17/09/2012

Après l’euro, le dollar ?

Le répit accordé à la crise par les paroles magiques de Mario Draghi et le jugement salomonique de la cour constitutionnelle allemande a ceci de bienfaisant qu’il détourne l’attention des marchés de l’avenir de la zone euro pour la porter sur celui du dollar. En deux petits mois à peine, et alors que le franc n’a que légèrement décollé de son taux plancher de 1.20 fixé par la BNS, l’euro a repris près de 8% face au billet vert. On se rend donc compte, chez les traders, que les problèmes ne sont pas qu’européens, et que les raisons de s’inquiéter sont également à chercher du côté des Etats-Unis.


 

Ce qui est en cause, de part et d’autre, n’est rien moins que le douloureux cheminement hors de la dette (ce phénomène de debt deflation si bien décrit par l’économiste américain Irving Fisher au début des années 30), responsable d’un ralentissement conjoncturel inédit par son ampleur et sa durée depuis la Grande Crise. Pour éviter que l’économie ne sombre corps et âme à la suite de la débâcle bancaire, on a transféré du secteur privé au secteur public le poids de l’énorme dette accumulée au cours des années d’euphorie. Ce report, massif, explique l’incapacité dans laquelle se sont trouvés jusqu’ici les Etats du sud de l’Europe à se refinancer, sinon à des taux qui ne pouvaient que les enfoncer encore davantage dans la crise. Mais maintenant que la BCE a accepté l’idée de jouer le rôle de prêteur en dernier ressort et que le Mécanisme européen de stabilité va pouvoir se mettre en place, les taux ont retrouvé des niveaux supportables, et le refinancement de la dette portugaise ou espagnole s’en trouve allégé d’autant.

De l’autre côté de l’Atlantique, les choses se sont passées différemment, l’Etat fédéral n’éprouvant aucune difficulté, sinon politique, à augmenter son endettement, puisque les marchés continuent de lui prêter sans sourciller à moins de 2% à 10 ans.
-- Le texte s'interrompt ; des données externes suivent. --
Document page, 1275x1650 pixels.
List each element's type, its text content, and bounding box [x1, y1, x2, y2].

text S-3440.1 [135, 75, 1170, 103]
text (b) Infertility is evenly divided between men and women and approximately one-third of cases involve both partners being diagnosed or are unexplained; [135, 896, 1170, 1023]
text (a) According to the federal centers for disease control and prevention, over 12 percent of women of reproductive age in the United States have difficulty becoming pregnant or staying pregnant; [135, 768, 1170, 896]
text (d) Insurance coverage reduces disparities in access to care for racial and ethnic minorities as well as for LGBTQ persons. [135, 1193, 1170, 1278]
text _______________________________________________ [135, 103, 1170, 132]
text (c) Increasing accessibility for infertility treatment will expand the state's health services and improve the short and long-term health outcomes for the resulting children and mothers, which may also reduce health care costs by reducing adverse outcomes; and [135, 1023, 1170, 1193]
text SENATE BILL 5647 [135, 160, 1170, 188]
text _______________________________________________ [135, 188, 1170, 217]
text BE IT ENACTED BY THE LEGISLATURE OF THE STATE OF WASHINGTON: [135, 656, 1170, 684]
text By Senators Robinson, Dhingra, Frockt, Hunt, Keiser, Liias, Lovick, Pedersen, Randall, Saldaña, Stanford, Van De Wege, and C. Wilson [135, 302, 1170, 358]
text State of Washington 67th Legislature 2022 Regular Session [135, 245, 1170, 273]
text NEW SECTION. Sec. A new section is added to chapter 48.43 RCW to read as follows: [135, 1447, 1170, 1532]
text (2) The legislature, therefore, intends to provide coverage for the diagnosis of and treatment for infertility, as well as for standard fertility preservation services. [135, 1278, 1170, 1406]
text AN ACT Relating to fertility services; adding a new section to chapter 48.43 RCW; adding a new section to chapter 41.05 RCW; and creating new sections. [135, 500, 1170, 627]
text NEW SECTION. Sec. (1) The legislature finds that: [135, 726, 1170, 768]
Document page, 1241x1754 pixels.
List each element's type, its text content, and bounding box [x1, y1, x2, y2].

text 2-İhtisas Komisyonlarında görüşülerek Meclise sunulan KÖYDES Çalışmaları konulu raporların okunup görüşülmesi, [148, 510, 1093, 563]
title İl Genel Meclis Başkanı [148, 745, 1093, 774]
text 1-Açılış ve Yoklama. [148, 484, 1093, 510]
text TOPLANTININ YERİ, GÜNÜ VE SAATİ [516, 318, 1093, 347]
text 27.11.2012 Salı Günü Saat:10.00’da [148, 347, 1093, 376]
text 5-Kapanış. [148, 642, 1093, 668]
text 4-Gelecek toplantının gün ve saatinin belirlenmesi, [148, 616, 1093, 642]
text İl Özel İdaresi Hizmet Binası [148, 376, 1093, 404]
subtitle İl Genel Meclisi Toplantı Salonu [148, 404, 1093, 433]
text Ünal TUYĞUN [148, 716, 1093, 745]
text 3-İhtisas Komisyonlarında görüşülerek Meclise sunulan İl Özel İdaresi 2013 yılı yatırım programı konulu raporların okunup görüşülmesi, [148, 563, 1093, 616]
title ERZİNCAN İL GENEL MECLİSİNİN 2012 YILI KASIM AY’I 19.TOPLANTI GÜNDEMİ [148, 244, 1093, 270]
Pourtant, malgré une dette équivalant à plus de 100 % du PIB (proportion infiniment supérieure à celle de la dette de tous les pays européens, Grèce et Italie exclues), et malgré un arrosage répété du système bancaire par une Réserve fédérale qui ne lésine pas sur les moyens, l’asthénie conjoncturelle se poursuit, et le chômage se maintient au-dessus de la barre des 8%. D’où toutes les raisons de se mettre à douter de la solidité, jusqu’ici inentamée dans la psychologie des opérateurs, de la monnaie et de la capacité d’emprunt des Etats-Unis.

Un nouveau chapitre de la crise est peut-être en train de s’ouvrir.